> [What you are asked to do] Reproduce, exactly and in full, the lines from the one with "LEE | Posted Bond | Satellite Jail |" through the one with "The Administrators are" in the data below; drop pictures.

> [Extracted page text data]
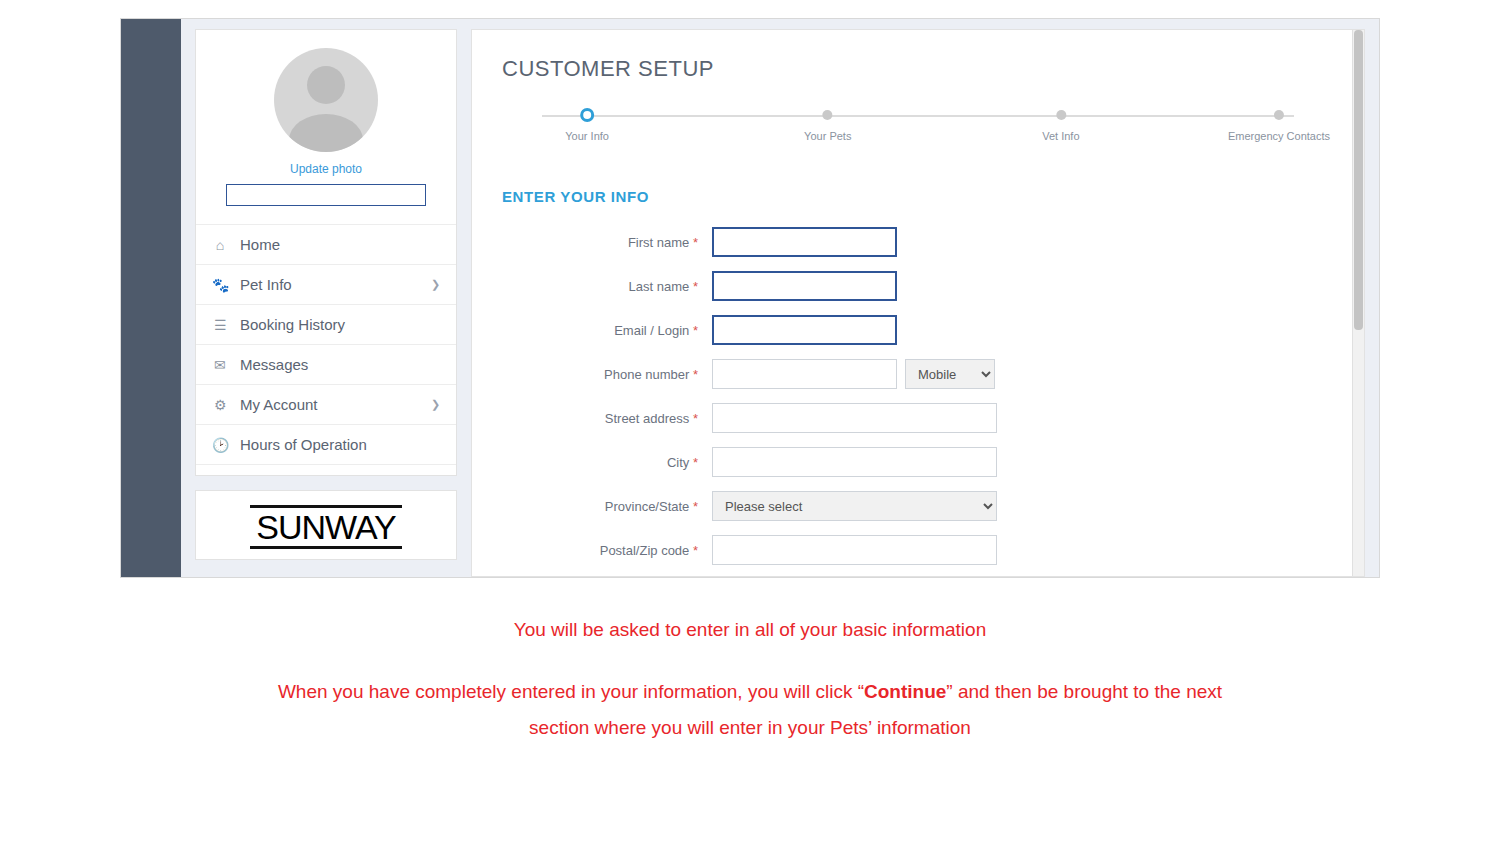Update photo
⌂ Home
🐾 Pet Info ❯
☰ Booking History
✉ Messages
⚙ My Account ❯
🕑 Hours of Operation
SUNWAY
CUSTOMER SETUP
Your Info
Your Pets
Vet Info
Emergency Contacts
ENTER YOUR INFO
First name *
Last name *
Email / Login *
Phone number *
Mobile Home Work
Street address *
City *
Province/State *
Please select
Postal/Zip code *
You will be asked to enter in all of your basic information
When you have completely entered in your information, you will click “Continue” and then be brought to the next section where you will enter in your Pets’ information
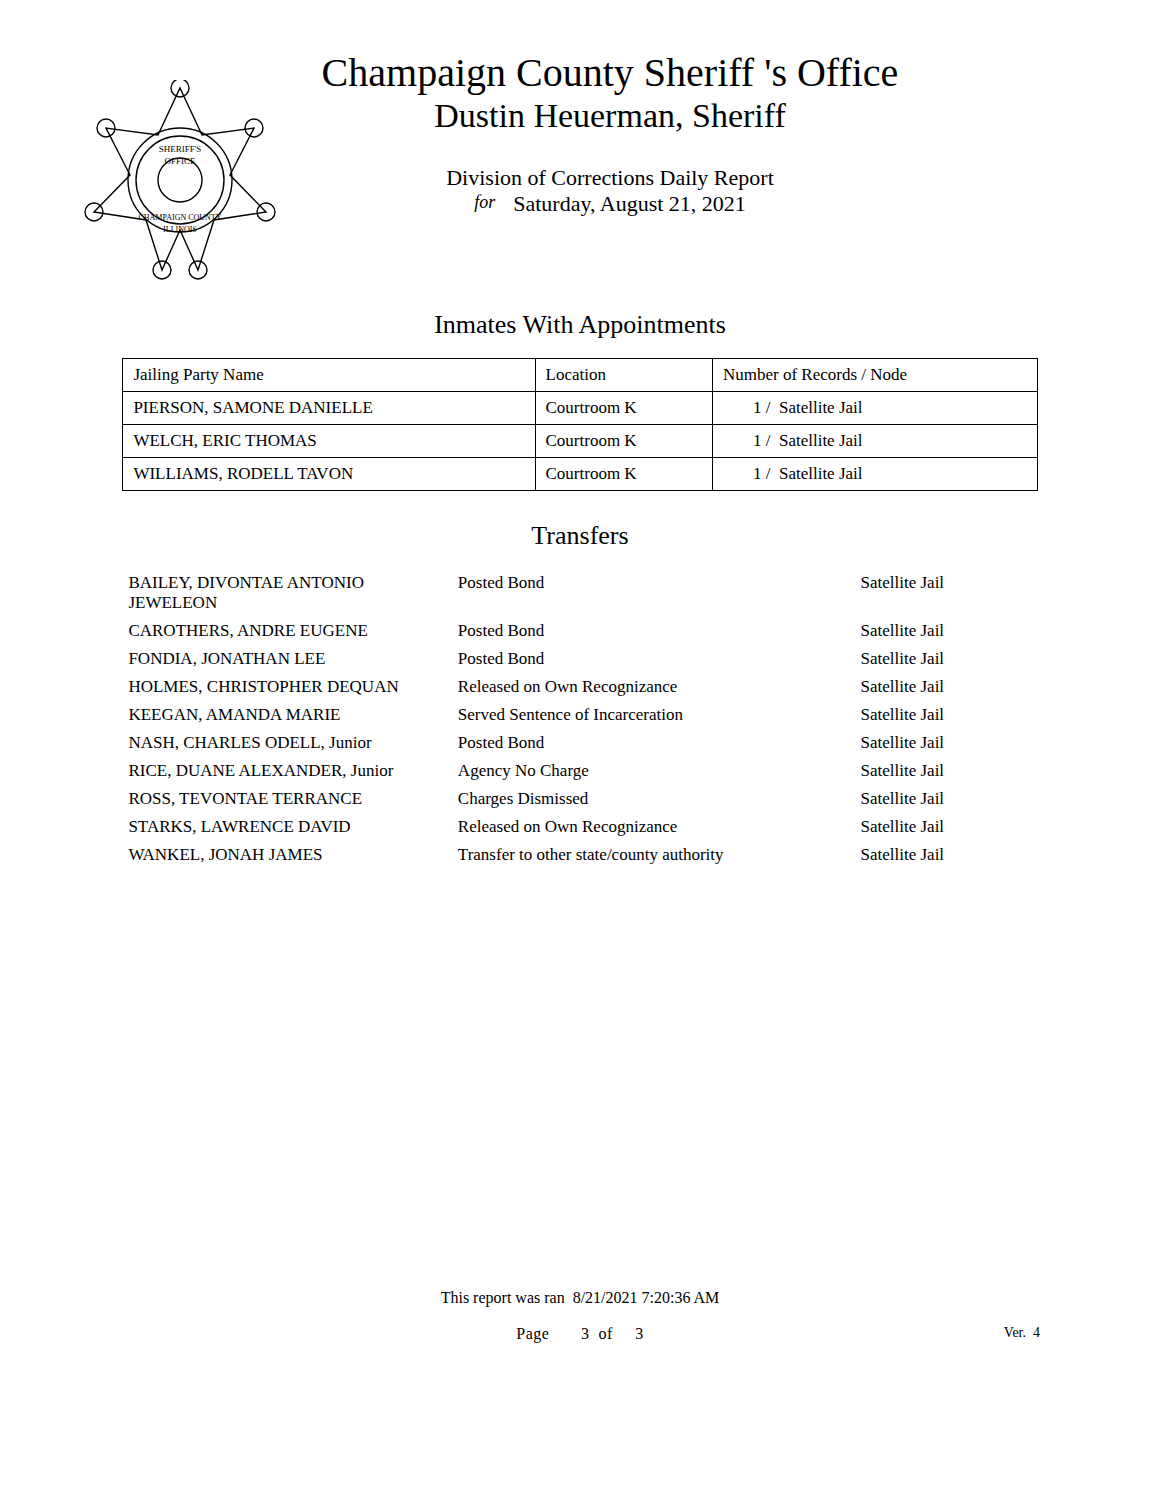SHERIFF'S OFFICE CHAMPAIGN COUNTY ILLINOIS
Champaign County Sheriff 's Office
Dustin Heuerman, Sheriff
Division of Corrections Daily Report
for Saturday, August 21, 2021
Inmates With Appointments
| Jailing Party Name | Location | Number of Records / Node |
| --- | --- | --- |
| PIERSON, SAMONE DANIELLE | Courtroom K | 1 / Satellite Jail |
| WELCH, ERIC THOMAS | Courtroom K | 1 / Satellite Jail |
| WILLIAMS, RODELL TAVON | Courtroom K | 1 / Satellite Jail |
Transfers
| BAILEY, DIVONTAE ANTONIO JEWELEON | Posted Bond | Satellite Jail |
| CAROTHERS, ANDRE EUGENE | Posted Bond | Satellite Jail |
| FONDIA, JONATHAN LEE | Posted Bond | Satellite Jail |
| HOLMES, CHRISTOPHER DEQUAN | Released on Own Recognizance | Satellite Jail |
| KEEGAN, AMANDA MARIE | Served Sentence of Incarceration | Satellite Jail |
| NASH, CHARLES ODELL, Junior | Posted Bond | Satellite Jail |
| RICE, DUANE ALEXANDER, Junior | Agency No Charge | Satellite Jail |
| ROSS, TEVONTAE TERRANCE | Charges Dismissed | Satellite Jail |
| STARKS, LAWRENCE DAVID | Released on Own Recognizance | Satellite Jail |
| WANKEL, JONAH JAMES | Transfer to other state/county authority | Satellite Jail |
This report was ran 8/21/2021 7:20:36 AM
Page 3 of 3 Ver. 4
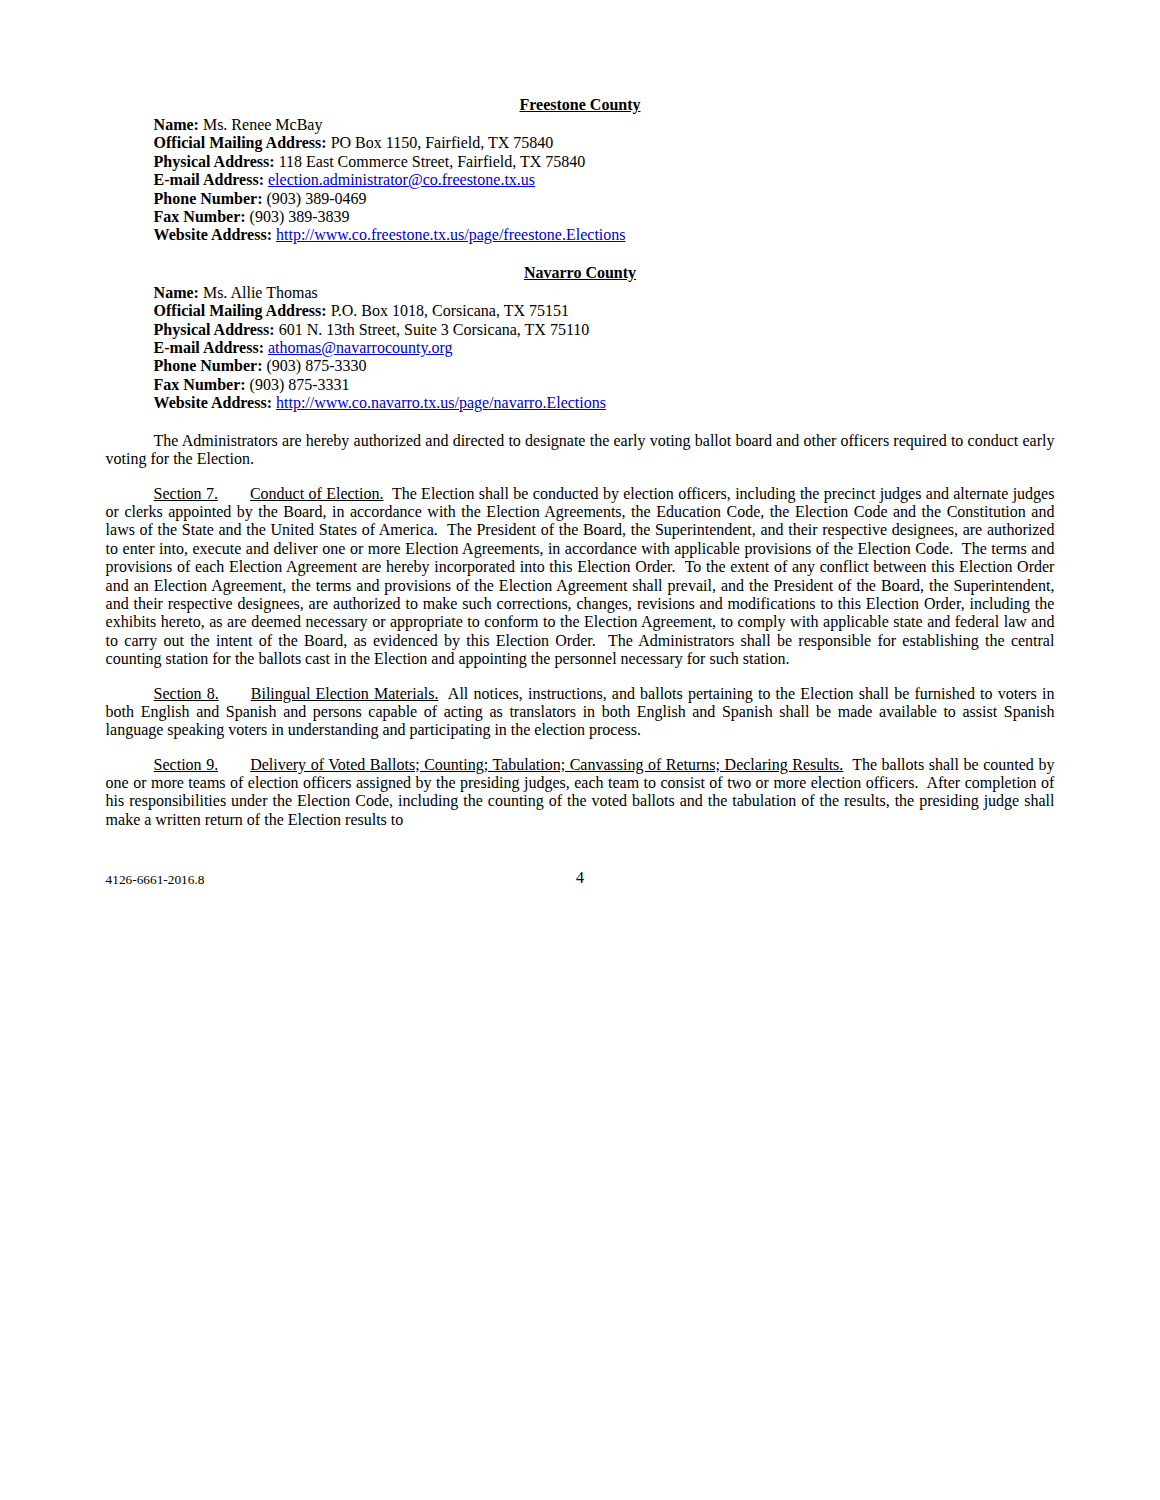Freestone County
Name: Ms. Renee McBay
Official Mailing Address: PO Box 1150, Fairfield, TX 75840
Physical Address: 118 East Commerce Street, Fairfield, TX 75840
E-mail Address: election.administrator@co.freestone.tx.us
Phone Number: (903) 389-0469
Fax Number: (903) 389-3839
Website Address: http://www.co.freestone.tx.us/page/freestone.Elections
Navarro County
Name: Ms. Allie Thomas
Official Mailing Address: P.O. Box 1018, Corsicana, TX 75151
Physical Address: 601 N. 13th Street, Suite 3 Corsicana, TX 75110
E-mail Address: athomas@navarrocounty.org
Phone Number: (903) 875-3330
Fax Number: (903) 875-3331
Website Address: http://www.co.navarro.tx.us/page/navarro.Elections
The Administrators are hereby authorized and directed to designate the early voting ballot board and other officers required to conduct early voting for the Election.
Section 7.  Conduct of Election. The Election shall be conducted by election officers, including the precinct judges and alternate judges or clerks appointed by the Board, in accordance with the Election Agreements, the Education Code, the Election Code and the Constitution and laws of the State and the United States of America. The President of the Board, the Superintendent, and their respective designees, are authorized to enter into, execute and deliver one or more Election Agreements, in accordance with applicable provisions of the Election Code. The terms and provisions of each Election Agreement are hereby incorporated into this Election Order. To the extent of any conflict between this Election Order and an Election Agreement, the terms and provisions of the Election Agreement shall prevail, and the President of the Board, the Superintendent, and their respective designees, are authorized to make such corrections, changes, revisions and modifications to this Election Order, including the exhibits hereto, as are deemed necessary or appropriate to conform to the Election Agreement, to comply with applicable state and federal law and to carry out the intent of the Board, as evidenced by this Election Order. The Administrators shall be responsible for establishing the central counting station for the ballots cast in the Election and appointing the personnel necessary for such station.
Section 8.  Bilingual Election Materials. All notices, instructions, and ballots pertaining to the Election shall be furnished to voters in both English and Spanish and persons capable of acting as translators in both English and Spanish shall be made available to assist Spanish language speaking voters in understanding and participating in the election process.
Section 9.  Delivery of Voted Ballots; Counting; Tabulation; Canvassing of Returns; Declaring Results. The ballots shall be counted by one or more teams of election officers assigned by the presiding judges, each team to consist of two or more election officers. After completion of his responsibilities under the Election Code, including the counting of the voted ballots and the tabulation of the results, the presiding judge shall make a written return of the Election results to
4
4126-6661-2016.8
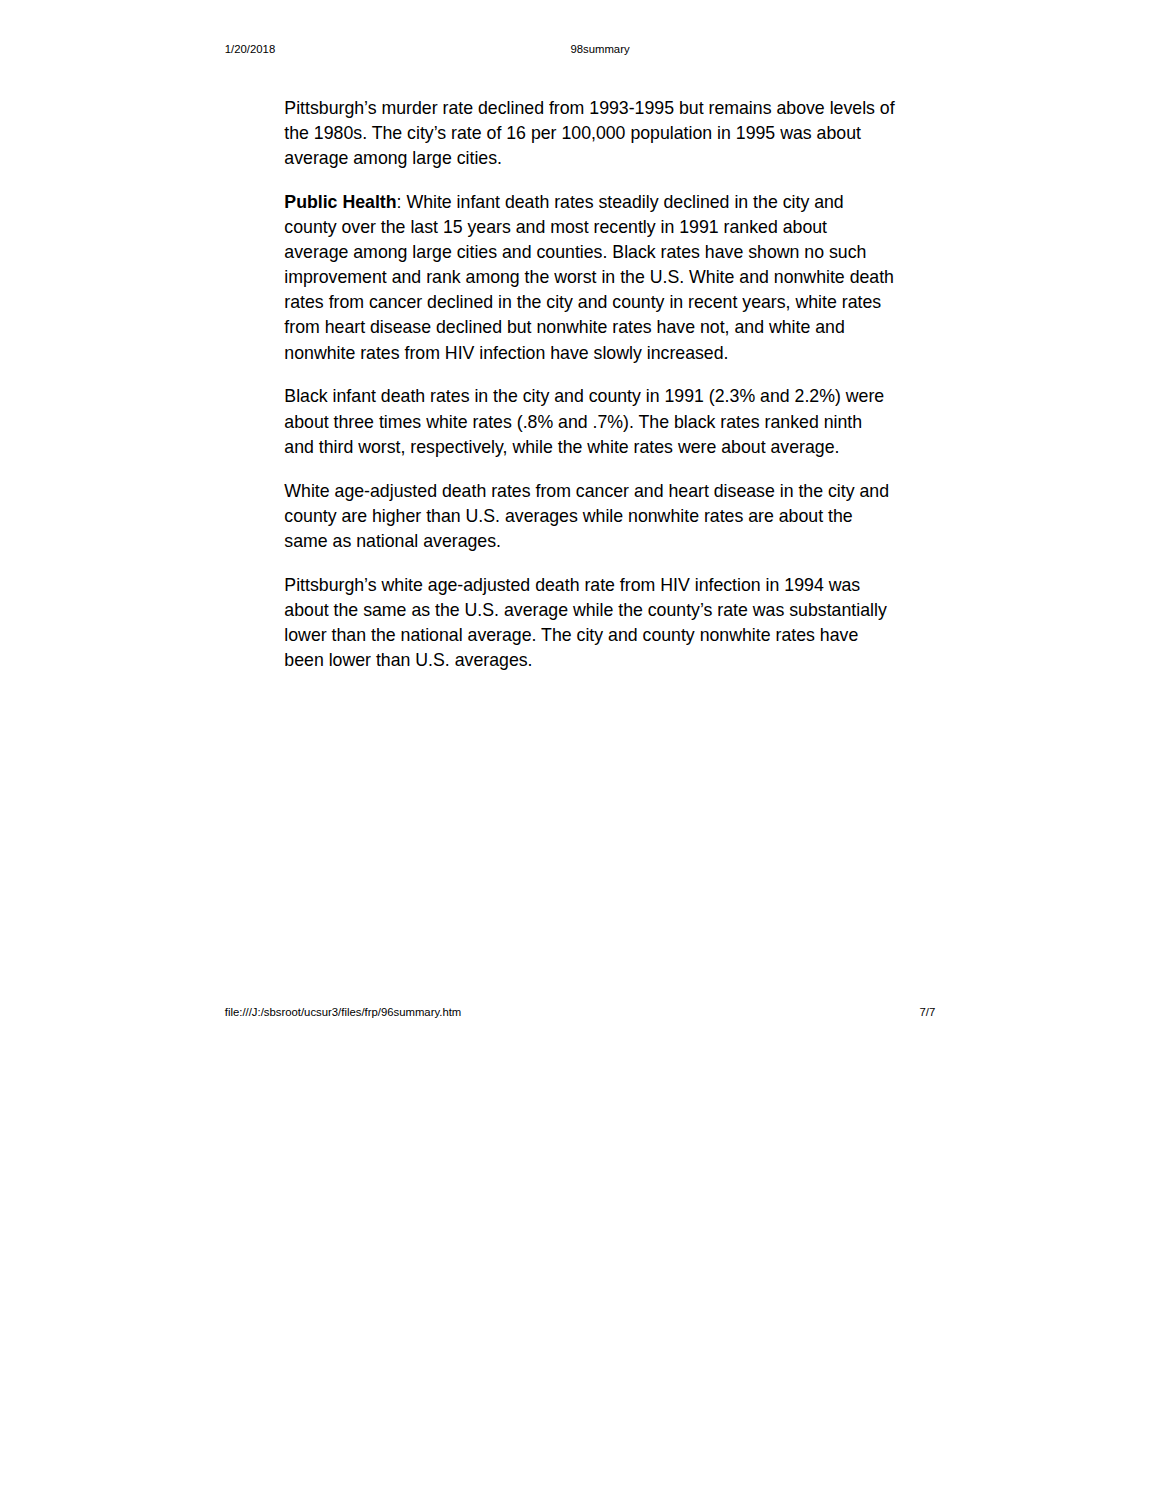1/20/2018 98summary
Pittsburgh’s murder rate declined from 1993-1995 but remains above levels of the 1980s. The city’s rate of 16 per 100,000 population in 1995 was about average among large cities.
Public Health: White infant death rates steadily declined in the city and county over the last 15 years and most recently in 1991 ranked about average among large cities and counties. Black rates have shown no such improvement and rank among the worst in the U.S. White and nonwhite death rates from cancer declined in the city and county in recent years, white rates from heart disease declined but nonwhite rates have not, and white and nonwhite rates from HIV infection have slowly increased.
Black infant death rates in the city and county in 1991 (2.3% and 2.2%) were about three times white rates (.8% and .7%). The black rates ranked ninth and third worst, respectively, while the white rates were about average.
White age-adjusted death rates from cancer and heart disease in the city and county are higher than U.S. averages while nonwhite rates are about the same as national averages.
Pittsburgh’s white age-adjusted death rate from HIV infection in 1994 was about the same as the U.S. average while the county’s rate was substantially lower than the national average. The city and county nonwhite rates have been lower than U.S. averages.
file:///J:/sbsroot/ucsur3/files/frp/96summary.htm 7/7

> [Solution for this task]
| FONDIA, JONATHAN LEE | Posted Bond | Satellite Jail |
| HOLMES, CHRISTOPHER DEQUAN | Released on Own Recognizance | Satellite Jail |
| KEEGAN, AMANDA MARIE | Served Sentence of Incarceration | Satellite Jail |
| NASH, CHARLES ODELL, Junior | Posted Bond | Satellite Jail |
| RICE, DUANE ALEXANDER, Junior | Agency No Charge | Satellite Jail |
| ROSS, TEVONTAE TERRANCE | Charges Dismissed | Satellite Jail |
| STARKS, LAWRENCE DAVID | Released on Own Recognizance | Satellite Jail |
| WANKEL, JONAH JAMES | Transfer to other state/county authority | Satellite Jail |
This report was ran 8/21/2021 7:20:36 AM
Page 3 of 3 Ver. 4
Freestone County
Name: Ms. Renee McBay
Official Mailing Address: PO Box 1150, Fairfield, TX 75840
Physical Address: 118 East Commerce Street, Fairfield, TX 75840
E-mail Address: election.administrator@co.freestone.tx.us
Phone Number: (903) 389-0469
Fax Number: (903) 389-3839
Website Address: http://www.co.freestone.tx.us/page/freestone.Elections
Navarro County
Name: Ms. Allie Thomas
Official Mailing Address: P.O. Box 1018, Corsicana, TX 75151
Physical Address: 601 N. 13th Street, Suite 3 Corsicana, TX 75110
E-mail Address: athomas@navarrocounty.org
Phone Number: (903) 875-3330
Fax Number: (903) 875-3331
Website Address: http://www.co.navarro.tx.us/page/navarro.Elections
The Administrators are hereby authorized and directed to designate the early voting ballot board and other officers required to conduct early voting for the Election.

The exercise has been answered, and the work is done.